In-community session: Teaching/Learning/Living Post-Industrial Ecologies: Roundtable on Concordia’s ‘Right to the City’ Initiative
Mon statut pour la session
In a collaborative and image-rich conversational presentation, “Teaching/Learning/Living Post-Industrial Ecologies” outlines the potentials and problematics of “The Right to the City,” a multi-year transdisciplinary curriculum initiative that brings graduate and undergraduate students from Concordia University to Montreal’s historic South West borough. Through our tethered teaching, four professors have asked, “what does it change for the university to teach/learn on-site with the residents and the cultural and natural heritages of the Pointe-St-Charles neighbourhood?’ This question will be explored from diverse perspectives in a pecha kucha-style (10 images/5 minutes each) roundtable, featuring community and academic stakeholders and students, who will reflect on what it means to learn in place, from place.

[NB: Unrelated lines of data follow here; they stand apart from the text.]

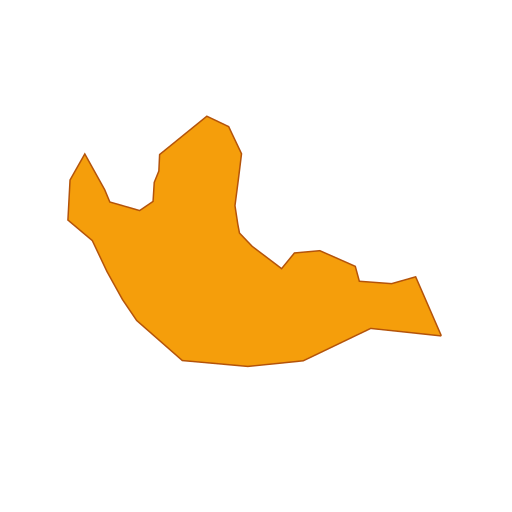 the district of Yeonje-gu, Busan, South Korea, rotated 196°
{"feature_id": "91817680B90297389150949", "entity_name": "Yeonje-gu", "entity_type": "district", "adm_level": 2, "iso_a3": "KOR", "parent_name": "South Korea", "parent_adm1": "Busan", "projection": "albers", "projection_center": [129.072, 35.172], "detail": "fine", "context": "isolated", "style": "filled", "palette": "amber", "viewbox_px": 512, "rotation_deg": 196, "n_neighbors": 0, "source": "geoboundaries", "source_scale": "gbopen_adm2", "svg_char_len": 634}
<svg xmlns="http://www.w3.org/2000/svg" viewBox="0 0 512 512"><g transform="rotate(196 256 256)"><path d="M56.7,230.1L56.8,230.4L56.3,230.9L96.8,280.0L118.0,266.8L149.7,260.2L157.7,273.4L196.1,278.7L219.9,269.5L227.9,250.9L262.3,264.2L278.2,273.5L282.2,281.4L290.1,298.6L294.1,325.1L298.1,350.3L313.1,367.3L317.9,372.8L341.8,376.8L376.6,327.0L376.6,326.9L372.8,310.9L374.1,298.7L370.0,280.1L380.4,267.6L411.4,267.6L419.7,278.0L448.7,306.9L455.7,277.8L446.7,238.7L417.6,225.7L394.9,199.9L372.3,177.3L352.9,161.1L298.0,135.2L233.4,147.6L181.7,168.3L125.8,218.0L56.7,230.1Z" fill="#f59e0b" stroke="#b45309" stroke-width="1.5"/></g></svg>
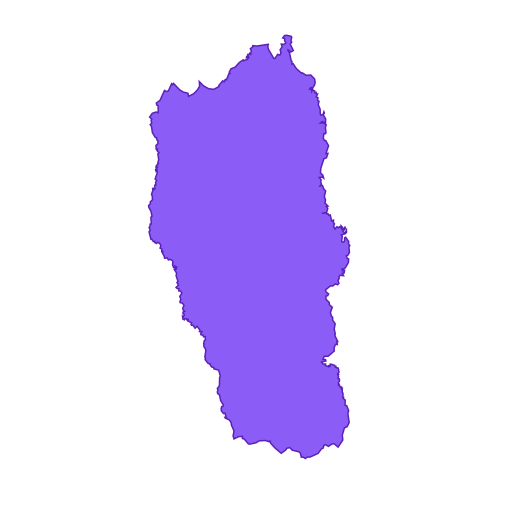 the district of Subang, Jawa Barat, Indonesia, rotated 347°
{"feature_id": "22746128B90150108137034", "entity_name": "Subang", "entity_type": "district", "adm_level": 2, "iso_a3": "IDN", "parent_name": "Indonesia", "parent_adm1": "Jawa Barat", "projection": "equal_earth", "projection_center": [107.682, -6.498], "detail": "fine", "context": "isolated", "style": "filled", "palette": "violet", "viewbox_px": 512, "rotation_deg": 347, "n_neighbors": 0, "source": "geoboundaries", "source_scale": "gbopen_adm2", "svg_char_len": 6077}
<svg xmlns="http://www.w3.org/2000/svg" viewBox="0 0 512 512"><g transform="rotate(347 256 256)"><path d="M263.2,464.1L272.1,462.3L276.2,458.8L278.3,458.2L279.5,455.8L281.4,455.5L283.7,457.8L287.7,456.3L289.9,456.5L293.0,460.7L299.2,454.8L299.8,449.9L303.5,443.4L306.4,442.8L309.3,439.2L310.1,429.9L311.5,427.6L310.7,422.2L309.2,421.4L310.5,416.4L308.8,414.2L309.6,413.3L309.0,412.9L309.9,409.2L309.4,408.4L310.0,405.5L309.4,404.9L310.4,404.1L309.7,402.9L309.3,403.6L308.5,402.8L308.3,401.1L307.4,400.5L308.3,399.7L307.5,399.0L308.1,397.7L309.3,396.4L309.6,394.5L308.4,393.8L309.4,391.7L308.9,390.1L309.8,389.9L309.3,389.0L310.8,387.8L310.8,383.6L309.0,382.8L309.0,381.7L308.3,381.9L308.2,380.4L305.3,378.5L304.0,378.1L303.6,379.8L302.5,380.3L302.3,378.6L301.7,380.1L298.9,378.2L299.5,376.9L297.0,376.3L295.9,374.2L300.5,374.0L300.4,372.5L297.9,371.9L299.9,369.1L303.8,369.9L311.0,366.1L311.1,364.0L312.7,361.0L314.4,359.8L315.3,360.5L315.6,357.6L316.4,357.7L314.9,351.1L315.7,350.1L315.8,344.6L317.9,339.9L316.3,335.8L316.9,332.9L316.0,331.5L315.8,327.8L318.8,323.1L316.5,319.8L316.9,317.7L314.5,314.1L315.0,310.8L316.9,310.8L318.2,309.3L316.1,306.6L316.1,304.6L321.9,301.9L323.9,302.5L327.1,301.1L329.1,302.4L330.7,301.2L330.4,298.2L331.9,296.8L332.3,294.7L333.5,293.7L336.9,294.9L336.2,292.3L338.0,292.4L339.1,289.9L336.8,289.8L337.0,287.9L338.4,288.4L340.6,287.4L344.5,283.2L345.6,279.8L344.4,278.7L344.0,276.2L345.8,275.8L347.9,273.5L348.5,268.4L349.8,266.8L348.8,264.8L349.6,262.9L347.6,257.9L346.5,258.2L345.4,261.8L343.3,262.0L342.8,260.8L344.5,256.2L343.8,254.7L348.3,254.3L349.5,253.2L349.9,251.3L347.6,253.9L346.4,251.5L349.3,249.3L349.2,247.9L346.0,249.6L346.5,247.1L345.7,245.7L345.2,247.8L344.1,246.3L342.7,246.9L341.4,245.7L339.1,247.4L338.3,244.4L339.7,242.3L338.9,240.9L339.6,238.5L337.6,238.8L337.6,232.7L336.1,232.8L335.6,230.9L334.1,230.7L333.8,229.5L329.7,229.3L334.6,229.4L336.6,225.9L335.7,223.6L337.4,223.6L335.1,219.9L336.4,217.0L335.9,213.6L338.5,208.3L337.3,206.4L336.6,202.2L334.1,202.1L335.9,200.5L335.8,198.1L336.6,196.5L335.3,193.7L338.3,194.1L339.4,195.4L339.3,192.2L337.5,189.5L339.0,184.9L344.0,176.6L346.8,176.1L349.2,172.2L347.2,171.9L351.5,164.9L349.9,159.1L348.6,158.8L348.1,156.5L349.6,152.0L351.0,152.5L351.9,151.8L352.5,146.4L353.9,144.0L351.7,141.3L348.8,140.9L350.6,139.9L353.7,141.9L354.7,138.1L353.3,133.4L354.8,132.1L354.6,130.8L353.4,132.9L351.1,133.5L350.6,132.1L351.5,127.3L350.7,122.5L352.2,119.4L351.4,119.0L351.2,117.6L352.0,115.8L350.5,114.5L352.4,112.0L351.3,111.7L351.4,110.2L350.1,110.1L350.4,108.5L348.8,107.5L348.8,106.4L347.4,108.1L347.6,106.1L345.8,105.5L347.2,104.1L348.8,105.1L351.4,102.8L352.7,100.2L352.9,96.7L350.1,92.0L345.5,91.2L342.3,87.9L341.5,88.2L337.5,82.5L335.4,76.9L334.1,77.0L334.8,74.6L334.2,73.6L334.4,65.8L333.4,63.1L333.6,62.4L336.0,65.1L338.6,64.2L337.0,57.2L338.9,55.7L338.5,54.1L340.0,50.9L339.7,49.9L335.7,47.9L333.4,47.6L331.1,49.5L332.9,50.6L332.3,52.6L333.0,55.1L331.2,56.1L328.3,55.2L328.5,58.1L325.9,60.5L326.0,63.9L324.3,65.6L322.5,64.4L318.9,67.8L317.7,67.3L314.7,57.7L314.5,54.8L315.6,52.5L303.9,51.6L300.2,50.3L299.7,51.6L297.1,52.8L297.6,55.0L296.2,58.2L295.5,57.0L294.5,58.1L293.3,57.8L293.3,59.4L291.8,59.4L291.3,60.6L293.0,60.2L293.7,60.8L291.7,62.5L287.8,62.9L287.6,62.0L283.3,63.7L278.0,67.4L273.8,67.9L271.2,70.9L271.7,72.4L270.5,72.4L266.8,77.7L265.8,77.1L264.0,79.1L263.0,77.8L258.1,81.5L258.1,82.5L252.4,84.1L247.6,82.4L245.4,80.5L243.0,78.2L240.0,73.3L239.3,77.8L236.0,81.2L231.7,83.9L226.2,85.2L226.3,82.1L222.0,79.9L219.0,76.9L214.5,69.3L213.3,70.4L212.6,69.1L207.8,75.4L205.7,75.6L204.1,74.1L197.4,82.8L193.3,84.5L193.2,86.5L194.4,87.7L192.9,94.4L191.0,93.2L187.1,93.6L183.6,96.7L185.2,99.2L184.4,100.0L184.2,103.2L182.5,104.2L183.3,106.5L182.8,112.5L184.5,117.8L185.6,118.3L185.7,121.0L186.4,121.8L185.7,124.4L183.4,125.8L182.8,129.6L184.0,129.7L183.3,131.2L184.7,133.6L183.3,134.5L182.9,140.1L181.2,143.4L181.6,144.1L179.2,145.5L178.6,147.0L179.8,147.2L177.5,149.3L177.7,151.0L178.8,150.0L178.7,152.4L175.0,158.3L176.2,160.1L174.7,161.7L174.6,164.1L173.3,164.2L172.6,168.0L171.5,168.3L171.1,166.8L170.4,167.1L170.3,168.8L168.0,172.5L168.4,174.1L167.8,177.9L165.2,179.4L164.8,181.3L162.7,182.7L162.5,184.5L163.7,188.8L163.6,193.9L162.3,194.6L161.2,201.2L160.0,201.1L159.4,203.3L158.3,204.1L158.7,207.4L157.2,208.3L157.4,216.0L158.1,216.0L159.2,218.8L160.7,219.0L160.4,220.1L161.8,221.4L163.7,220.6L165.4,223.1L165.6,224.5L164.3,226.8L165.8,228.0L165.1,230.7L166.2,230.7L165.6,232.5L166.5,235.2L166.4,237.6L169.2,237.9L169.7,240.1L172.0,240.2L173.2,241.4L173.8,242.8L172.7,245.7L173.1,248.8L174.5,249.7L174.7,247.6L176.2,248.8L175.4,250.8L173.4,250.9L174.8,254.8L173.7,257.3L174.3,263.5L173.0,264.0L173.9,266.9L171.0,268.7L171.9,270.0L173.6,270.6L172.9,272.6L174.6,273.3L175.4,275.6L172.6,278.2L173.1,281.1L171.5,283.5L171.7,284.5L173.7,285.3L174.7,288.1L172.8,290.4L172.9,292.2L174.1,293.9L172.3,294.2L171.8,295.8L172.8,296.3L172.8,297.4L171.7,298.7L170.9,298.0L170.6,301.1L171.9,302.1L172.6,301.1L174.0,301.6L174.6,303.3L175.8,301.8L175.3,304.2L178.2,306.7L177.3,308.2L177.6,309.0L179.1,309.4L180.4,312.7L182.7,311.2L184.7,315.5L183.9,316.9L186.2,317.6L184.6,319.3L184.7,320.4L186.5,321.2L186.7,322.9L188.4,323.1L187.8,326.4L186.6,326.8L185.4,329.3L184.9,332.8L185.8,334.8L185.7,337.2L183.4,343.0L183.9,344.1L183.1,345.5L185.2,349.9L187.2,351.0L186.8,351.5L187.8,354.2L189.7,355.0L189.6,356.5L193.9,358.8L194.2,365.0L193.2,366.2L191.2,374.1L188.5,376.4L188.8,377.7L187.7,379.8L187.7,381.4L189.2,383.4L189.0,388.8L190.6,393.5L190.2,395.0L188.7,395.0L187.7,396.9L187.4,399.2L188.9,402.2L190.4,402.1L190.7,406.6L189.4,406.2L189.6,407.0L193.2,409.8L194.3,412.9L194.0,415.1L195.2,421.5L193.2,426.2L193.4,429.3L198.3,428.1L202.2,428.7L201.7,430.8L203.3,431.6L206.3,437.3L207.4,437.9L214.0,438.0L217.3,436.8L223.7,437.9L227.1,440.0L227.9,439.4L228.4,442.2L231.5,447.6L236.2,453.9L241.6,451.6L242.6,450.3L245.8,450.3L247.7,453.4L253.9,456.5L254.9,458.3L254.9,462.2L256.9,462.7L258.5,464.4L261.2,463.4L263.2,464.1Z" fill="#8b5cf6" stroke="#5b21b6" stroke-width="1.5"/></g></svg>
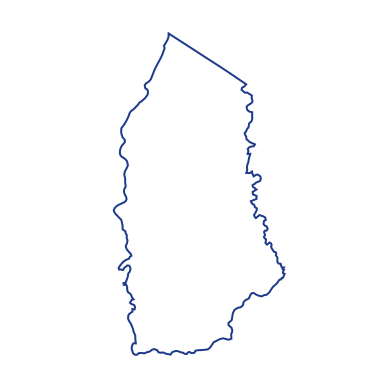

In 2015-16, its second year, “The Right to the City” united 60 bachelor, Master’s and doctoral students in four disciplines, History (Dr. Steven High), Art Education (Dr. Kathleen Vaughan), Art History (Dr. Cynthia Hammond) and Theatre (Dr. Ted Little). This initiative was supported by Concordia’s “Curriculum Innovation” program and by the Atwater Library’s Digital Literacy Project (Eric Craven), in collaboration with Pointe-St-Charles social service and community agencies such as Share the Warmth/Partageons l’espoir, the neighbourhood Y, Saint Columba House, and local cultural hubs such as the St-Charles Library and Salon Laurette. Throughout their coursework, students learned from each other and from locals, developing a myriad of creative, scholarly and community-based projects that engaged with contemporary resonances of the heritage of Pointe-St-Charles. Drawing on the concept of the ‘right to the city’ as advanced by Henri Lefebvre (1968), and the interwoven notions of environmental and social justice in post-industrial ecologies (Foster & Sandberg, 2014), this roundtable and the tethered courses it reflects have an exploratory, activist orientation as much as a research/teaching agenda.
We see this roundtable as a companion to the session, “Walking Post-Industrial Areas: A Round Table” (@ St. Columba House in Pointe-Saint-Charles), which aims to explore the impact of artistic/scholarly engagement with Montreal’s heritage in the South West borough.